Leaving my job does not seem much of a risk. If I can’t find a job outside teaching, I can turn mercenary myself and relinquish the deadening responsibility of a permanent post for life on supply. Teaching jobs are two a penny.

So what have I been up to as I try to find my way through the maze of my new life as a threshold failure? I’ve been buying the newspapers and perfecting my CV. I’ve been firing off applications to the world of work outside. It’s difficult to prepare a good CV; you have to look closely into your professional life and produce a positive view of your achievements with the evidence to back them up - oddly reminiscent of filling in the threshold form last June.

I had my first “outside” interview the other week. Second-class citizens are easily impressed by superficial luxuries: the calm reception area, the original oil paintings, the thick carpets, the hum of the tea trolleys, the receptionist who takes your coa and hangs it up.

And the threshold? For my own self-respect I have put enormous energy into pursuing my appeal. I will be vindicated, though whether I win will not affect my decision to leave. The mechanics of the appeal are complicated, and inefficient.

I was anxious, and eager, to state my case, but I could not find the appeal forms on the internet, where they were supposed to be. A phone call to the DfEE elicited a response from an embarrassed employee who told me the appeal procedures were not in place yet, but that he would send me a form as soon as one had been designed. Weeks later it arrived. There are three grounds for appeal; I wrote 3,000 words, citing all three in fine detail. It took as long as filling in the wretched application in the first place.

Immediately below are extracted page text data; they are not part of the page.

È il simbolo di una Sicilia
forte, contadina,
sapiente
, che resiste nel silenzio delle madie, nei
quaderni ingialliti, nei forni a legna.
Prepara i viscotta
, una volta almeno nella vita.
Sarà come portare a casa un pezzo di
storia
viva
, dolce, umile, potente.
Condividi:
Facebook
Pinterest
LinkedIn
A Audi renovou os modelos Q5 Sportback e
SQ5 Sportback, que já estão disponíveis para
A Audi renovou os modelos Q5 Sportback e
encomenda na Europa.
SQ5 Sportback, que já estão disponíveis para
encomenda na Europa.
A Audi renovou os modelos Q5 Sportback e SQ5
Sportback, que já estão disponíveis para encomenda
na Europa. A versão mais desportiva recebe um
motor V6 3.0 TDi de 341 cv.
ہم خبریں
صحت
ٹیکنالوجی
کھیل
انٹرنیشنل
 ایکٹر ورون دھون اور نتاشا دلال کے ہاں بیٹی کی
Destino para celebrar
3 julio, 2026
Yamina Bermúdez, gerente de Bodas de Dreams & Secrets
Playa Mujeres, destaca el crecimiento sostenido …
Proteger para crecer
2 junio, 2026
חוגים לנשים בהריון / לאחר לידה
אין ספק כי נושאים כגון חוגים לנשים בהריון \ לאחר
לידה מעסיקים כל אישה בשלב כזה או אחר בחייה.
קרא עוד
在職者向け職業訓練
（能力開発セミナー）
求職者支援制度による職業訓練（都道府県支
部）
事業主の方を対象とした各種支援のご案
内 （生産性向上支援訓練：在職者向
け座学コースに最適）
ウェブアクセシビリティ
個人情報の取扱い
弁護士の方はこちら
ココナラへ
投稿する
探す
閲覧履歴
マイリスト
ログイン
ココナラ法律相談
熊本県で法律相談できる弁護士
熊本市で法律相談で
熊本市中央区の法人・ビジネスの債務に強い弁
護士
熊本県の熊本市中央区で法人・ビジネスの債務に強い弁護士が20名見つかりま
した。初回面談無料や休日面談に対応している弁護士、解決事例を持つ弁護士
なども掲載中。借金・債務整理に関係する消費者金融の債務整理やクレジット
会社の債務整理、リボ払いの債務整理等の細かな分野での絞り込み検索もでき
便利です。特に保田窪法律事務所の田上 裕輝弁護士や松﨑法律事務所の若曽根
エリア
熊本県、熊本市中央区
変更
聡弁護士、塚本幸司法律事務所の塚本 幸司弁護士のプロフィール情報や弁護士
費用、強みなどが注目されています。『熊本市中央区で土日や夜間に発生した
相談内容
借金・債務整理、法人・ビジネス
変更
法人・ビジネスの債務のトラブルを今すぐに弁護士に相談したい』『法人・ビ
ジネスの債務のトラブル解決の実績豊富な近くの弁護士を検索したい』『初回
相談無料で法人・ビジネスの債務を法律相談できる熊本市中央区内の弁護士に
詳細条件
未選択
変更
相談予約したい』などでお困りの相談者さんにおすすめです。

Which brings me to early last month. I had sent off the appeal form three weeks earlier, with plenty of stamps on it. I was not optimistic. The timescale means I will have to wait months for a decision, by which time I may have left teaching. If I am still in the classroom, the deadline to reapply for next year will have gone so that if I fail and want to reapply, I would not be able to do so.

I felt some unease since I had had no acknowledgement of the form being received. I phoned the agency responsible for the threshold process. Only senior staff, I was told, could answer my enquiry since it was about an appeal - and they were all out at lunch.

I returned home to a telephone message. They had no record of my appeal form and suggested that I write the application again - using registered mail. Furthermore, had they received it, they would not have been able to send me a letter of acknowledgement because the DfEE had not yet sent them the agreed wording of the letter.

I had turned another corner of my post-threshold maze and met a blank wall. I have requested another appeal application form.